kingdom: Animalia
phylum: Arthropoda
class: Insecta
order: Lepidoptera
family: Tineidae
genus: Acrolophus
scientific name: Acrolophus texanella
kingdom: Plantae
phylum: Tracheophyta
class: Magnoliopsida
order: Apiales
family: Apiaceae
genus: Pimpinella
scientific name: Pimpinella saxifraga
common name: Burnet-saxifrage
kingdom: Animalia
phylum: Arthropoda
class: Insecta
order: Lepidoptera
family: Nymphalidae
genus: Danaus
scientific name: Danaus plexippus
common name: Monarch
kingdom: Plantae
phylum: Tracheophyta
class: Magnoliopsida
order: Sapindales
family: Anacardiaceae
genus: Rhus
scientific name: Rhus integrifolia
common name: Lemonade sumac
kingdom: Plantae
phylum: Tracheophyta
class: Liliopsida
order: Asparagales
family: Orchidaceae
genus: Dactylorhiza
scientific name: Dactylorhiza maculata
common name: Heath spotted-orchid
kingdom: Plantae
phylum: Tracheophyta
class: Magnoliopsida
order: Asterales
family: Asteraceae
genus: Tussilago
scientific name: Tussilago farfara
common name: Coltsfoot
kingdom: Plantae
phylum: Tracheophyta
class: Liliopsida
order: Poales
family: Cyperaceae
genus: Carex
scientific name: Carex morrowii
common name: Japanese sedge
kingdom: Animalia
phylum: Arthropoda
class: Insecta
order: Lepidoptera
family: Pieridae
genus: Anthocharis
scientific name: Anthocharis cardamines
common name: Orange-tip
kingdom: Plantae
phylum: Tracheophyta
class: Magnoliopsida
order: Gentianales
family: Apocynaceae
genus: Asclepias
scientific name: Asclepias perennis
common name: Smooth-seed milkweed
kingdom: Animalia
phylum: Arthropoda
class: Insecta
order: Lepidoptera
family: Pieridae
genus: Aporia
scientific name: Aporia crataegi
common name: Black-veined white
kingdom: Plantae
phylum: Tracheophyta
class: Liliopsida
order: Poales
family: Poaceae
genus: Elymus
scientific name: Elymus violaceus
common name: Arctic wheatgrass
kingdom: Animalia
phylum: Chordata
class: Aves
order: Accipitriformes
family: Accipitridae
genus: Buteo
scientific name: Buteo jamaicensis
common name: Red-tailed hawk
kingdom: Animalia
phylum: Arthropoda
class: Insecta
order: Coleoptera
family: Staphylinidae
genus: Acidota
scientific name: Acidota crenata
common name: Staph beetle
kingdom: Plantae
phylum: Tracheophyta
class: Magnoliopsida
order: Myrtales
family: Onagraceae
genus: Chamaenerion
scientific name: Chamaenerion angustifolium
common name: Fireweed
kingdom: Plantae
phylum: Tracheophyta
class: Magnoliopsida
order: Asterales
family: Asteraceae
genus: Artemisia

▬▬▬▬▬▬

__作業内容__:
上のリストのすべての行で「common name」を「vernacular name」に置き換え、ほかは一切変えずに書き直してもらえますか？

__正解__:
kingdom: Animalia
phylum: Arthropoda
class: Insecta
order: Lepidoptera
family: Tineidae
genus: Acrolophus
scientific name: Acrolophus texanella
kingdom: Plantae
phylum: Tracheophyta
class: Magnoliopsida
order: Apiales
family: Apiaceae
genus: Pimpinella
scientific name: Pimpinella saxifraga
vernacular name: Burnet-saxifrage
kingdom: Animalia
phylum: Arthropoda
class: Insecta
order: Lepidoptera
family: Nymphalidae
genus: Danaus
scientific name: Danaus plexippus
vernacular name: Monarch
kingdom: Plantae
phylum: Tracheophyta
class: Magnoliopsida
order: Sapindales
family: Anacardiaceae
genus: Rhus
scientific name: Rhus integrifolia
vernacular name: Lemonade sumac
kingdom: Plantae
phylum: Tracheophyta
class: Liliopsida
order: Asparagales
family: Orchidaceae
genus: Dactylorhiza
scientific name: Dactylorhiza maculata
vernacular name: Heath spotted-orchid
kingdom: Plantae
phylum: Tracheophyta
class: Magnoliopsida
order: Asterales
family: Asteraceae
genus: Tussilago
scientific name: Tussilago farfara
vernacular name: Coltsfoot
kingdom: Plantae
phylum: Tracheophyta
class: Liliopsida
order: Poales
family: Cyperaceae
genus: Carex
scientific name: Carex morrowii
vernacular name: Japanese sedge
kingdom: Animalia
phylum: Arthropoda
class: Insecta
order: Lepidoptera
family: Pieridae
genus: Anthocharis
scientific name: Anthocharis cardamines
vernacular name: Orange-tip
kingdom: Plantae
phylum: Tracheophyta
class: Magnoliopsida
order: Gentianales
family: Apocynaceae
genus: Asclepias
scientific name: Asclepias perennis
vernacular name: Smooth-seed milkweed
kingdom: Animalia
phylum: Arthropoda
class: Insecta
order: Lepidoptera
family: Pieridae
genus: Aporia
scientific name: Aporia crataegi
vernacular name: Black-veined white
kingdom: Plantae
phylum: Tracheophyta
class: Liliopsida
order: Poales
family: Poaceae
genus: Elymus
scientific name: Elymus violaceus
vernacular name: Arctic wheatgrass
kingdom: Animalia
phylum: Chordata
class: Aves
order: Accipitriformes
family: Accipitridae
genus: Buteo
scientific name: Buteo jamaicensis
vernacular name: Red-tailed hawk
kingdom: Animalia
phylum: Arthropoda
class: Insecta
order: Coleoptera
family: Staphylinidae
genus: Acidota
scientific name: Acidota crenata
vernacular name: Staph beetle
kingdom: Plantae
phylum: Tracheophyta
class: Magnoliopsida
order: Myrtales
family: Onagraceae
genus: Chamaenerion
scientific name: Chamaenerion angustifolium
vernacular name: Fireweed
kingdom: Plantae
phylum: Tracheophyta
class: Magnoliopsida
order: Asterales
family: Asteraceae
genus: Artemisia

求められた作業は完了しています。